Essential Apache Pig Interview Questions

Essential Apache Pig Interview Questions

Compare Apache Pig And Sql?

Apache Pig differs from SQL in its usage for ETL, lazy evaluation, store data at any given point of time in the pipeline, support for pipeline splits and explicit declaration of execution plans. SQL is oriented around queries which produce a single result. SQL has no in-built mechanism for splitting a data processing stream and applying different operators to each sub-stream.

Apache Pig allows user code to be included at any point in the pipeline whereas if SQL where to be used data needs to be imported to the database first and then the process of cleaning and transformation begins.

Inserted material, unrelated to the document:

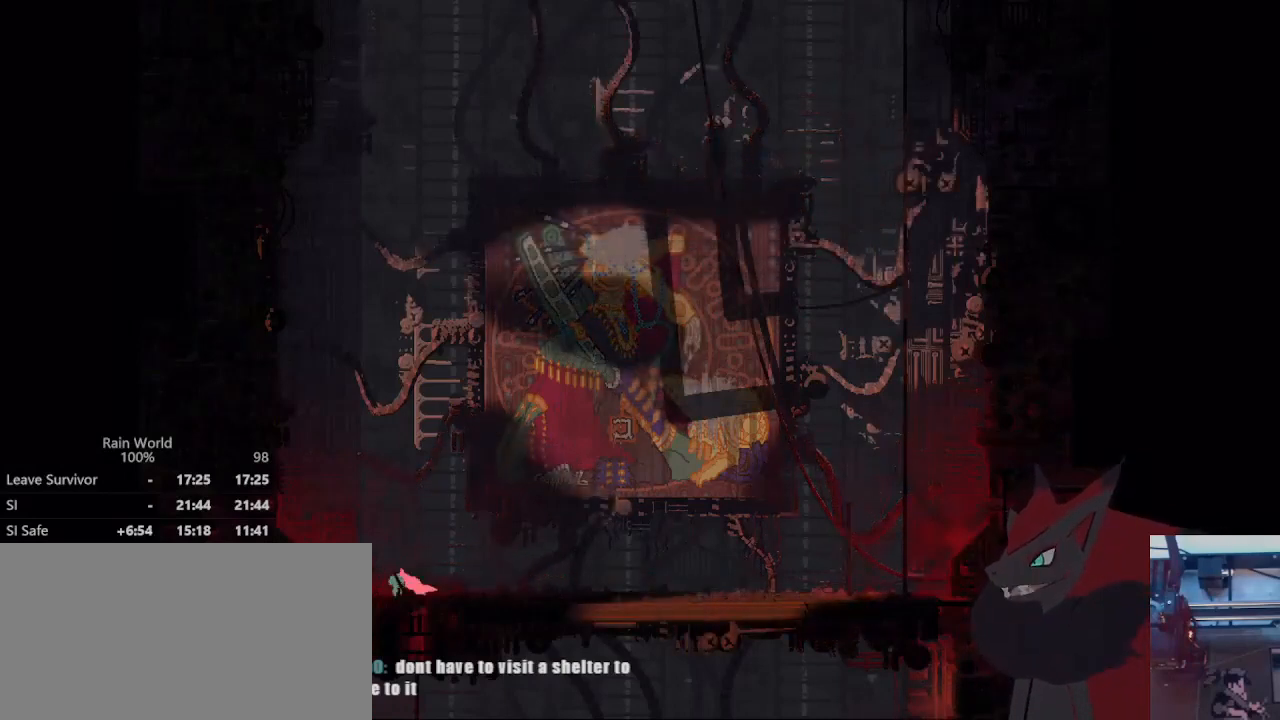
{"buttons": ["A"], "left_stick": "down", "right_stick": "center", "events": [[400, "A", "down"]]}
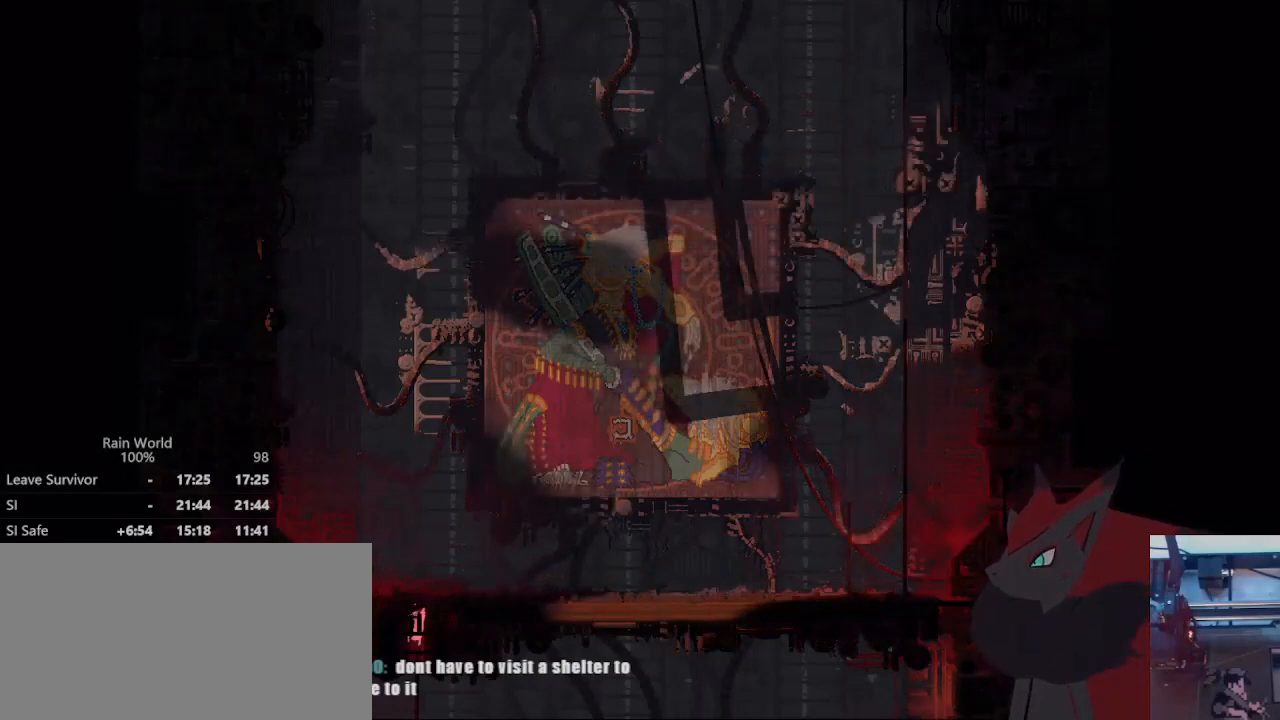
{"buttons": [], "left_stick": "down-right", "right_stick": "center", "events": [[333, "left_stick", "down-right"], [433, "A", "up"]]}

Explain The Need For Mapreduce While Programming In Apache Pig.?

Apache Pig programs are written in a query language known as Pig Latin that is similar to the SQL query language. To execute the query, there is a need for an execution engine. The Pig engine converts the queries into MapReduce jobs and thus MapReduce acts as the execution engine and is needed to run the programs.

Explain About The Bloommapfile.?

BloomMapFile is a class, that extends the MapFile class. It is used in HBase table format to provide quick membership test for the keys using dynamic bloom filters.

What Do You Mean By A Bag In Pig?

Collection of tuples is referred as a bag in Apache Pig.

What Is The Usage Of Foreach Operation In Pig Scripts?

FOREACH operation in Apache Pig is used to apply transformation to each element in the data bag, so that respective action is performed to generate new data items.

Syntax-

FOREACH data_bagname GENERATE exp1, exp2.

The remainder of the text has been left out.